Feb. 4 (Bloomberg) -- Arabica coffee extended its bull-market advance as drought drains dams to a record low in Brazil, the world’s biggest grower and exporter.
Dry weather will persist through Feb. 20 in the country’s southeast, the main growing region, according to Celso Oliveira, a meteorologist at weather forecaster Somar Meteorologia. Rains expected this month and in March won’t be enough to fill reservoirs before the dry season starts in April, he said. Prices jumped 21 percent in six sessions, the biggest such advance since November 2004.
Coffee surged 24 percent in 2014, heading for the best start to a year since 1997. Brazil had the hottest January ever and the least rain for the period in 20 years, according to Marco Antonio dos Santos, an agronomist at Somar. The drought is also driving prices higher for sugar and orange juice.
“Dryness in Brazil’s coffee-growing area is something that will propel the market higher,” Sterling Smith, a futures specialist at Citigroup Inc. in Chicago, said in a telephone interview. “Not enough rain is stressing the trees.”
Arabica for March delivery jumped 1.1 percent to $1.3745 a pound today on ICE Futures U.S. in New York, after rallying yesterday the most since November 2004. On Jan. 31, the commodity settled at $1.252, up 23 percent from a closing low in November and entering a bull market.
The Standard & Poor’s GSCI Agriculture Index of eight contracts rose for a fourth day to 351.2875, the best run since Nov. 12.
In 2013, coffee fell 23 percent, the third straight drop and the longest slump since 1993, amid bumper crops in Brazil and Colombia, the second-largest arabica grower. This year, global output will outpace demand for the fourth straight season, according to the U.S. Department of Agriculture.

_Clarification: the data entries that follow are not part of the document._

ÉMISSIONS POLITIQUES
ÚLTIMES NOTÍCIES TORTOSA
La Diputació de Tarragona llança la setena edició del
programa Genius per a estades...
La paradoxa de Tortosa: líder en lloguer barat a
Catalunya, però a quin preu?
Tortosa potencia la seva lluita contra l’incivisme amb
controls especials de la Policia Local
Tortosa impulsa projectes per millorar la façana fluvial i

Arabica is grown mainly in Latin America and brewed by specialty companies including Starbucks Corp.
Robusta-coffee futures for May delivery climbed 1.9 percent to $1,873 a ton in London, after touching $1,883, the highest since Aug. 20.
Vietnam is the leading producer of robusta beans, used mostly in instant drinks. Farmers in the Asian nation have halted selling as the country celebrates the Tet Lunar Year. Central American arabica plants have been damaged in the past two years by a crop disease called leaf rust.
While “the lack of rain in Brazil is driving the market, you also have nothing coming out of Vietnam because of the Tet holidays,” Jack Scoville, a vice president at Price Futures Group, said in a telephone interview. “Certainly having the rust in Central America doesn’t help the situation and doesn’t hurt the bullishness in this market. We could make a run toward $1.40.”
The premium of arabica beans over robusta prices surged 18 percent yesterday, the most since Oct. 8, 2008.
Price gains may be capped as growers receive subsidies in Colombia and the country’s currency weakens against the dollar, bolstering the prospects for exports, Hernando de la Roche, a senior vice president at INTL FCStone in Miami, said in a telephone interview.